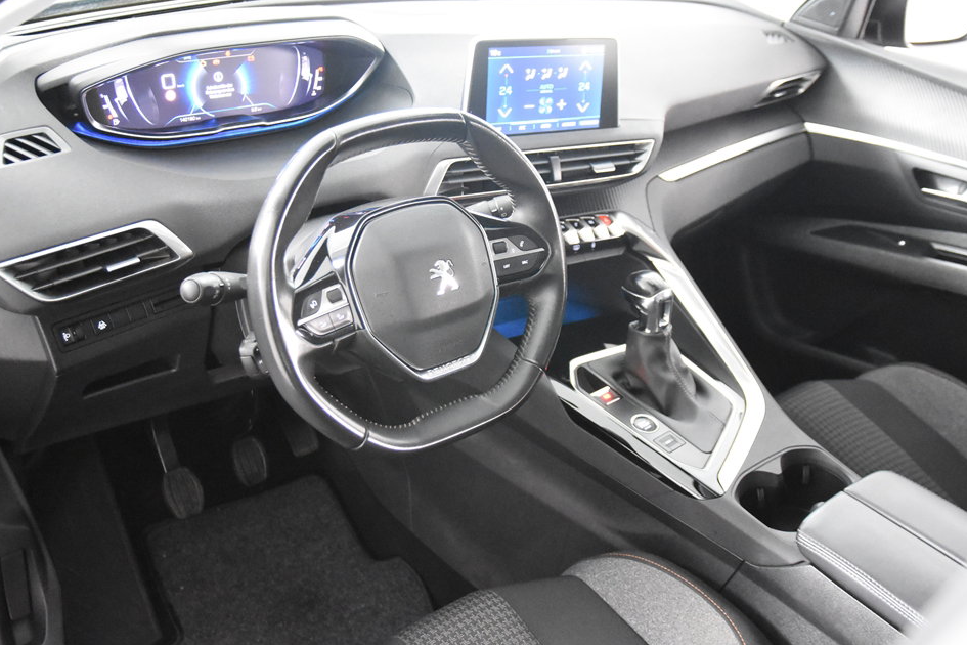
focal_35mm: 39
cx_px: 464
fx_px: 1048
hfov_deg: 49.5
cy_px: 308
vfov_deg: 34.2
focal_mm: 24
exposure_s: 1/40
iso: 10000
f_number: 3
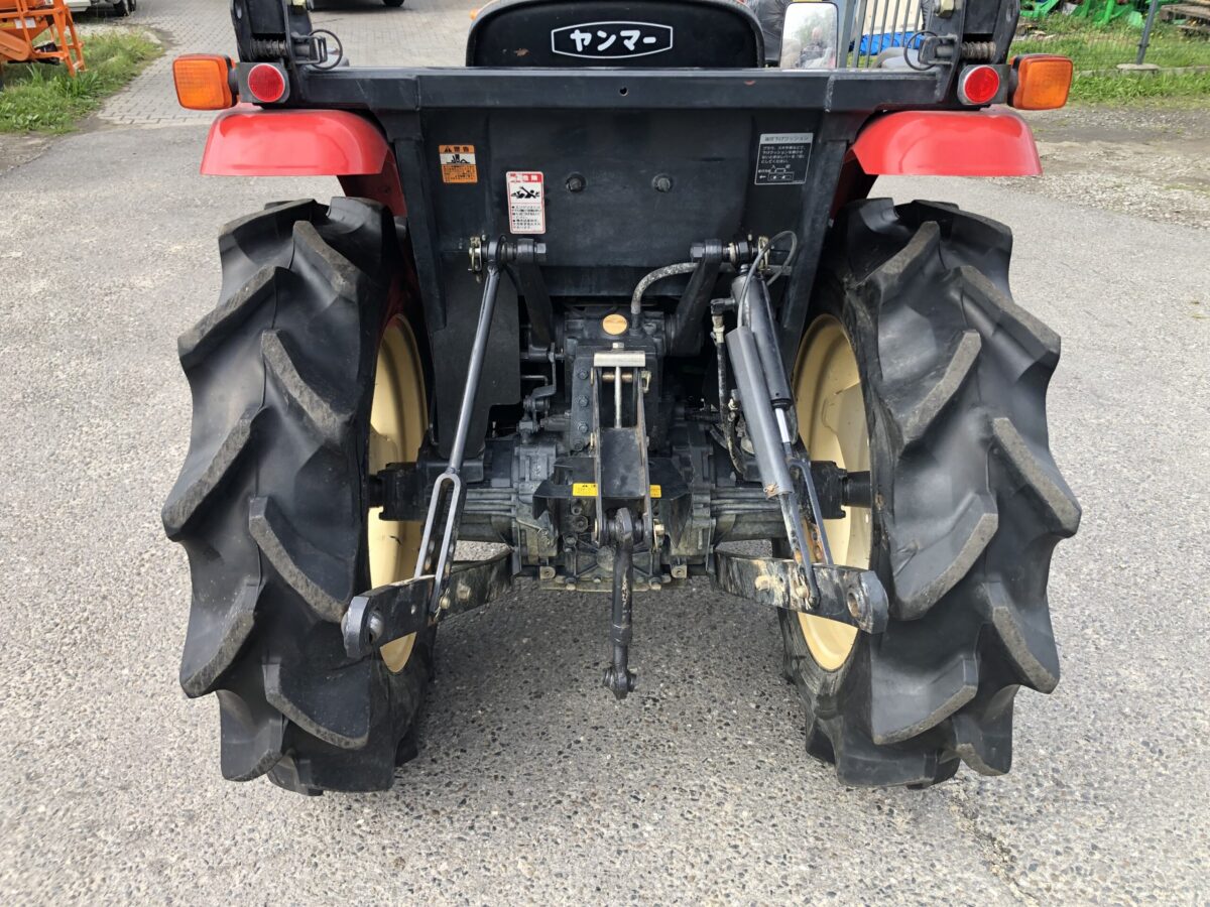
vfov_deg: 49.7
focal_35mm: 28
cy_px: 454
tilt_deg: -29.1
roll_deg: -1.0
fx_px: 979
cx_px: 605
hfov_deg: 63.4
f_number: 1.8
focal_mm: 3.99
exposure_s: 1/400
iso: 20
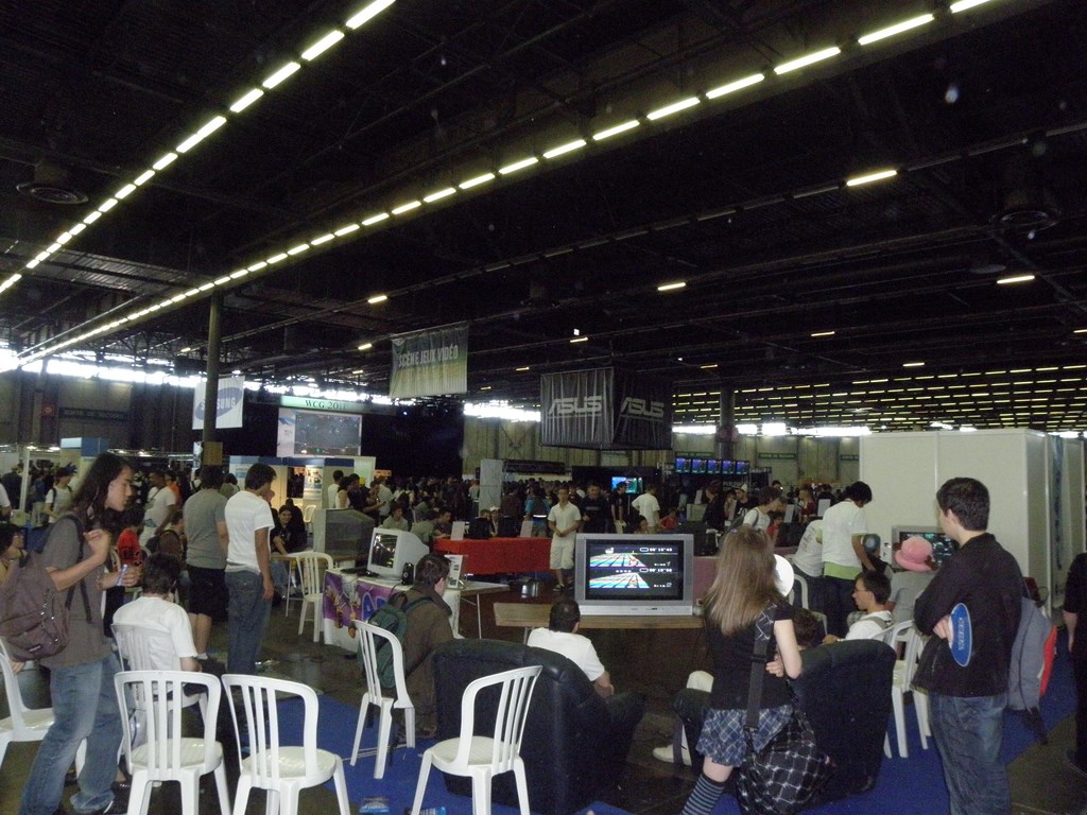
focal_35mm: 26
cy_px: 408
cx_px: 544
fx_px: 816
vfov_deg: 53.1
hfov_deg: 67.3
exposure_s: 1/30
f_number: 5.6
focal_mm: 4.6
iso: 640
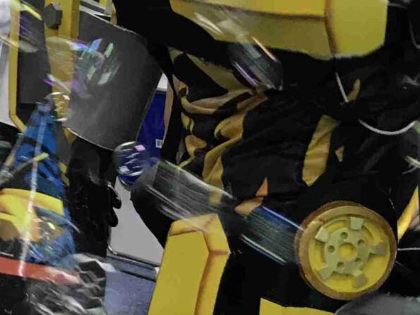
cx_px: -115
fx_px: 1468
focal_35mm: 121
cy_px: 108
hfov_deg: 15.5
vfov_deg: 12.2
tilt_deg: -9.4
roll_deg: -2.8
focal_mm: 3.99
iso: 40
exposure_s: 1/20
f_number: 1.8
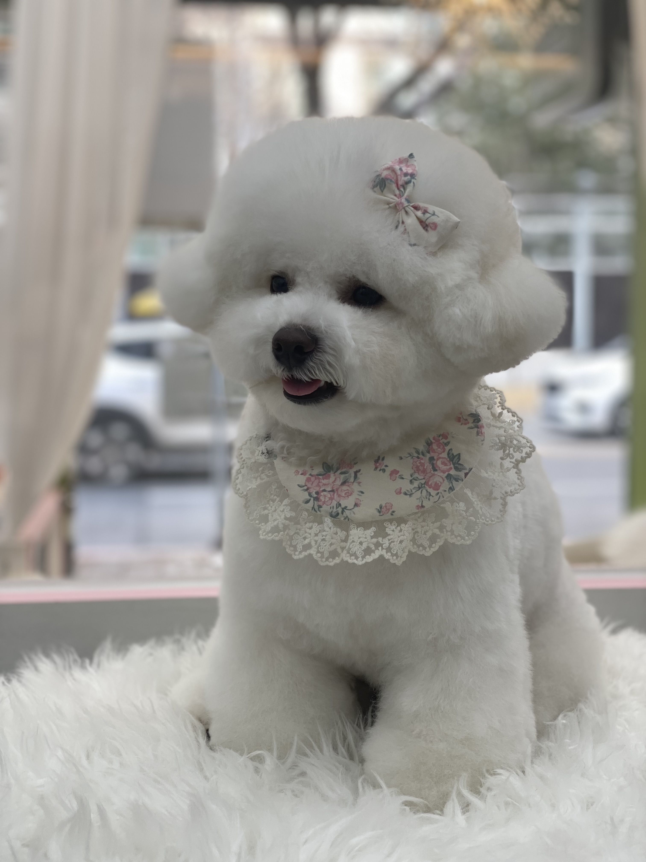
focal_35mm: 52
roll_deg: -1.2
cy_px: 431
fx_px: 1294
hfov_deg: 28.0
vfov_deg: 36.8
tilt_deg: -2.5
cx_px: 323
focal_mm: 6
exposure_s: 1/120
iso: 25
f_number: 2
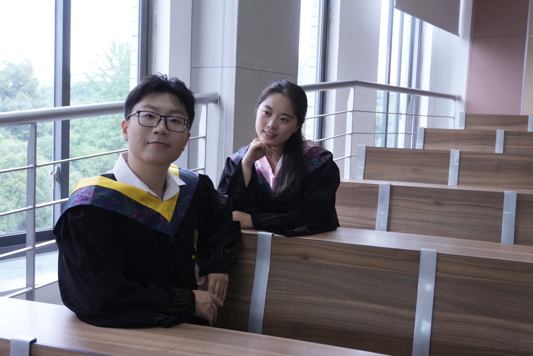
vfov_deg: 30.8
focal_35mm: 44
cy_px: 178
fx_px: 644
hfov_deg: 45.0
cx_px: 266
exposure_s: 1/50
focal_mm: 29
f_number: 4.5
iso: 500
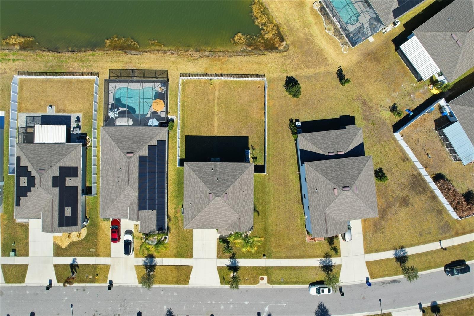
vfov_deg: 57.2
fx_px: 290
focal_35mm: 22
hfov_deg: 78.6
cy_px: 158
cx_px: 237
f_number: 2.8
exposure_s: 1/725
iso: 100
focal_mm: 8.4
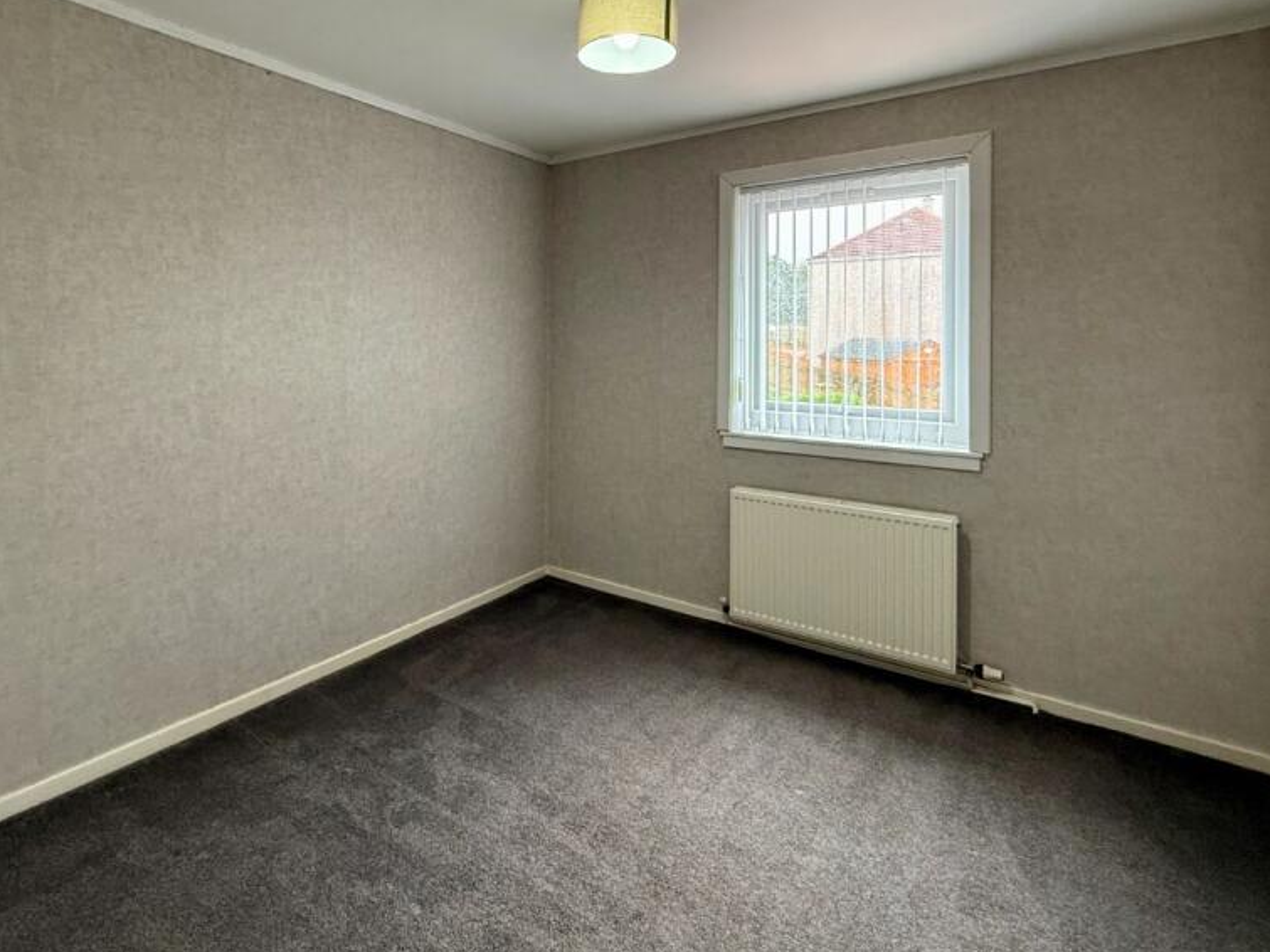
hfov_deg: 84.0
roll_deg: -0.9
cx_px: 533
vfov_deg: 67.3
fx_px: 697
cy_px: 341
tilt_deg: +0.0
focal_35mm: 19
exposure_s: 1/100
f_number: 2.2
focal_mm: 2.22
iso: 320
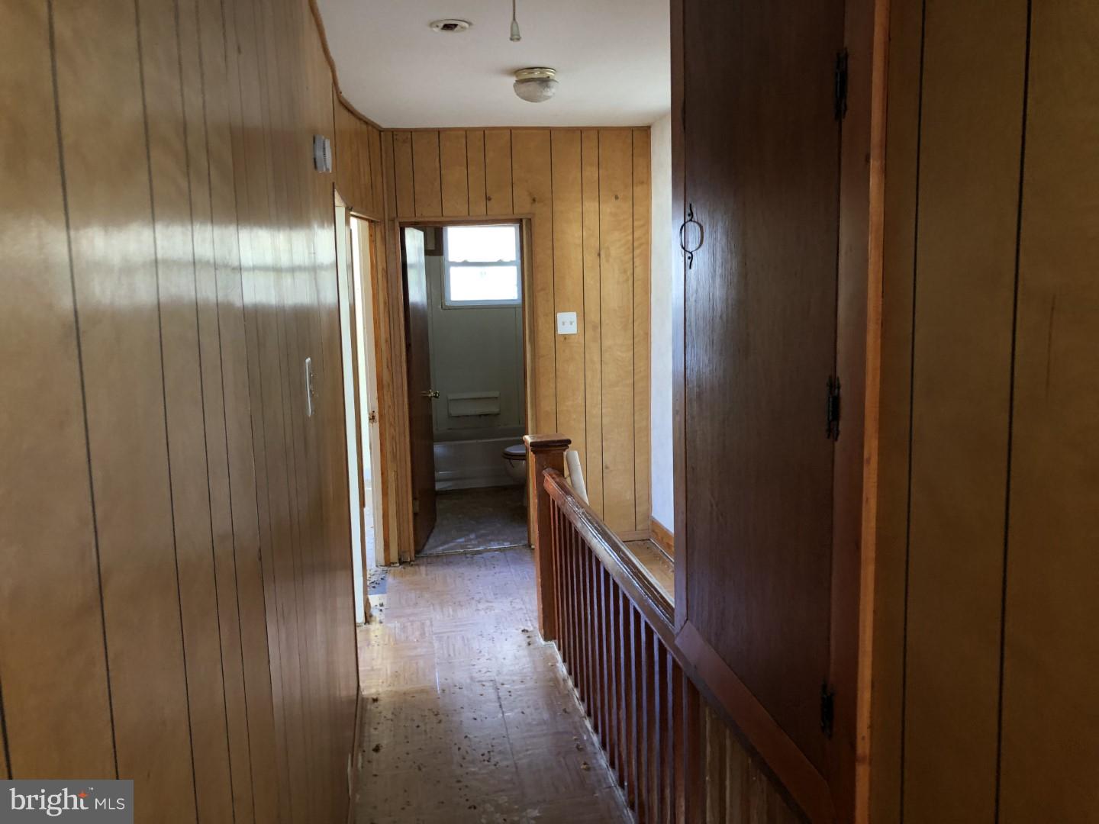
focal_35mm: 28
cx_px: 550
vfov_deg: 49.7
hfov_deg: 63.4
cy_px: 412
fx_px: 889
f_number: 1.8
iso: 320
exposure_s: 1/40
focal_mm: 3.99
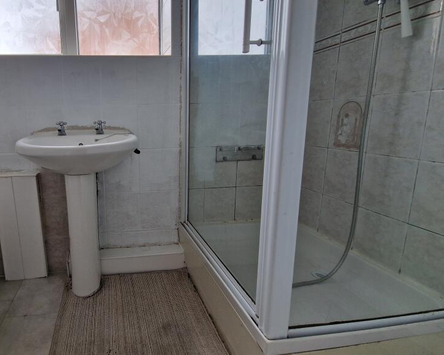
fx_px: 236
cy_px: 167
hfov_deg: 82.0
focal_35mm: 18
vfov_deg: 73.7
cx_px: 132
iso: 64
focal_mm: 2.2
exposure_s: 1/100
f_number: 2.2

- _The task_:
In the material above, which lines fall between the one holding "hfov_deg: 45.0" and the one holding "tilt_deg: +0.0", inclusive? Print exactly those, with the pictures left out.

- _Task result_:
hfov_deg: 45.0
cx_px: 266
exposure_s: 1/50
focal_mm: 29
f_number: 4.5
iso: 500
vfov_deg: 57.2
fx_px: 290
focal_35mm: 22
hfov_deg: 78.6
cy_px: 158
cx_px: 237
f_number: 2.8
exposure_s: 1/725
iso: 100
focal_mm: 8.4
hfov_deg: 84.0
roll_deg: -0.9
cx_px: 533
vfov_deg: 67.3
fx_px: 697
cy_px: 341
tilt_deg: +0.0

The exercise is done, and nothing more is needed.